Lack of investment is not necessarily the problem for preventive vaccines and other technologies in restricting the transmission of HIV. As TAG’s Richard Jefferys notes, after the failure of Merck’s vaccine candidate in a large trial in 2007 (which seemed to make some vaccinated volunteers more susceptible to HIV infection), scientists have been scrambling to reorient the field away from its premature focus on product development and back toward basic scientific investigations about HIV, the immune system, and how the two interact over time. After years of commitment to developing vaccines that activate the T-cell wing of the immune system, the pendulum may be swinging toward stepping up research on understanding and enhancing B-cell immunity, which involves provoking antibody responses to infectious agents, and to exploring advanced concepts of vaccination that involve genetic manipulation of immunity.

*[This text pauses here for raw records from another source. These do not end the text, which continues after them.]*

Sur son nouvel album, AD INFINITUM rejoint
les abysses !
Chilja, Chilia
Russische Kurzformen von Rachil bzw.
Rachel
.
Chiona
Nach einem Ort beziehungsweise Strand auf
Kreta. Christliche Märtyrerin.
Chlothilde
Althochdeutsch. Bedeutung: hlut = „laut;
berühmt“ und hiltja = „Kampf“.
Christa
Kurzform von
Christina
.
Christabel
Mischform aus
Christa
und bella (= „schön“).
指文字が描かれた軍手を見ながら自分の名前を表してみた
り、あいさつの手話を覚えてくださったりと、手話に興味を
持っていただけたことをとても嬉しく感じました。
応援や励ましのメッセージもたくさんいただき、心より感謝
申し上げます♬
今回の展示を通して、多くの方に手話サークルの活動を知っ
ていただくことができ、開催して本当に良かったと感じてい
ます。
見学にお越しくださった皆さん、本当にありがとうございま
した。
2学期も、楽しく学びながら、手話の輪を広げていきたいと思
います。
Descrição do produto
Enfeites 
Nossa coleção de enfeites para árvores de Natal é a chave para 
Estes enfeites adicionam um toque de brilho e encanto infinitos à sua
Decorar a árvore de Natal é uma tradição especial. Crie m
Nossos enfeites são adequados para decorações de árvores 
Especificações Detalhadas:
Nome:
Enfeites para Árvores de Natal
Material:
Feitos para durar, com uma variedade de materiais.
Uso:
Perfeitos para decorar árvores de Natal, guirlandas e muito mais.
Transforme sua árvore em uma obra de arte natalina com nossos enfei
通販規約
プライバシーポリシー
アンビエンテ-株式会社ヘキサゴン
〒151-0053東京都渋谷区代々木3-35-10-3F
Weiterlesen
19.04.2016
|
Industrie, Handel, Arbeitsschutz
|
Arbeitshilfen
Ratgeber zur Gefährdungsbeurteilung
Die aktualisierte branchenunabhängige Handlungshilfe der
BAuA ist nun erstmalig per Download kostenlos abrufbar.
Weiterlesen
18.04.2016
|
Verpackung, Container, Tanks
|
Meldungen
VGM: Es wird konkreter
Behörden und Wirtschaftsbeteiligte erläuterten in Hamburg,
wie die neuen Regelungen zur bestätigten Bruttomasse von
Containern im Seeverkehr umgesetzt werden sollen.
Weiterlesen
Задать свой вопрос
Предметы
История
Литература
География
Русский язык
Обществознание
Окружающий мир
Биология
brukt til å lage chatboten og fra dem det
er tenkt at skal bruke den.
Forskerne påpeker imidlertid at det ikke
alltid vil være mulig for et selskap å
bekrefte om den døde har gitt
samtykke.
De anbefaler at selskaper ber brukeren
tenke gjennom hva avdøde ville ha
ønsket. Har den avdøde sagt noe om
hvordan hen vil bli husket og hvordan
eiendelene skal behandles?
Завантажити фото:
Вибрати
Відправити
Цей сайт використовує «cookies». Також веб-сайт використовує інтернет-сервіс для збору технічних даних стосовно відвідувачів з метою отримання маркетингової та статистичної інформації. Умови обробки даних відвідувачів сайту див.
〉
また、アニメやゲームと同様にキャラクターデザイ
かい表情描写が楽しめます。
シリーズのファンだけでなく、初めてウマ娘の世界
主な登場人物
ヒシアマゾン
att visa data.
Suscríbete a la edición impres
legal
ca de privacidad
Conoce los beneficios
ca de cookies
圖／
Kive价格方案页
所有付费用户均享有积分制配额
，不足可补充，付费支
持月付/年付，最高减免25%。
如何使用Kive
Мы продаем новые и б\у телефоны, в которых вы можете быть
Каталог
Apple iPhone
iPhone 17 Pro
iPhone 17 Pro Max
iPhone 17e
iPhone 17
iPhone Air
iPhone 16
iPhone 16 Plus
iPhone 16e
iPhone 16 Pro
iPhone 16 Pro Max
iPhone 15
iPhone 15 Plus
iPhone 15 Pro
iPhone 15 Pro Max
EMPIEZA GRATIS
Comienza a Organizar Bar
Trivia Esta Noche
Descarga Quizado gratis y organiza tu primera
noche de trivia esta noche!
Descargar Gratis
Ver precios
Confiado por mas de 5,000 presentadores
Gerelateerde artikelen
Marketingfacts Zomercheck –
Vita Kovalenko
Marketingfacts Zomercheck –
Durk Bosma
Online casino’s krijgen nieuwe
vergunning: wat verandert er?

Vaccines and other treatments that affect the immune system are also being explored for their potential to help people who are already infected with HIV control their virus without drugs. But the news on this front has also been bleak. A nearly decade-long study of the immune system messenger IL-2 to boost the T-cell counts of people with HIV and AIDS finally ended in failure in 2009. Efforts to substitute immune control of HIV for antiviral drugs are up against a formidable barrier, since ARVs are so thoroughly effective and since even incomplete viral suppression has now been associated with health risks. Still, researchers continue to investigate the reasons why some people naturally manage to control HIV and live long lives without significant immune deterioration or disease.

The extraordinary efficacy of antiretroviral drugs is shaping the development of other approaches to HIV prevention. The development of microbicides— vaginally or rectally applied gels to prevent transmission of HIV via mucosal surfaces—has regained momentum after a few setbacks with early products. Older microbicide candidates create physical barriers or alter the chemistry of the vaginal environment to limit HIV transmission. The newer and more promising generation of microbicides will likely contain antiretroviral drugs to halt an HIV infection from taking root. Clinical trials of some of the newer candidates are in progress.

As Jefferys notes in his introduction, “The biomedical approach to HIV prevention generating the most optimism is pre-exposure prophylaxis (PrEP).” PrEP involves taking antiretroviral medications—either episodically or on an ongoing basis—by people who do not have HIV but who are at risk for becoming infected. Currently, Viread (tenofovir) and Truvada (the combination pill that contains tenofovir plus emtricitabine) are in clinical trials, but several other newer antiretrovirals with minimal toxicity are under consideration. Obviously, tolerability of the drug is a major requirement for PrEP since it will be taken by people without disease. Approaches like PrEP and microbicides fall far short of the ideal “one-shot protection for life” that a vaccine might promise, but for targeted communities with high rates of HIV transmission these products might help stem the tide of what remains an epidemic out of control.

Overall, the product pipelines covered in TAG’s 2009 report show slow progress being made in bringing new technologies to bear on the HIV epidemic. When and if these developments will make a significant impact is uncertain. Economic recession and a flagging sense of urgency among the funders of research and health care could prove to be a larger impediment to achieving widescale lifesaving changes than either the daunting scientific or regulatory barriers.

TAG’s 2009 Pipeline Report is available online.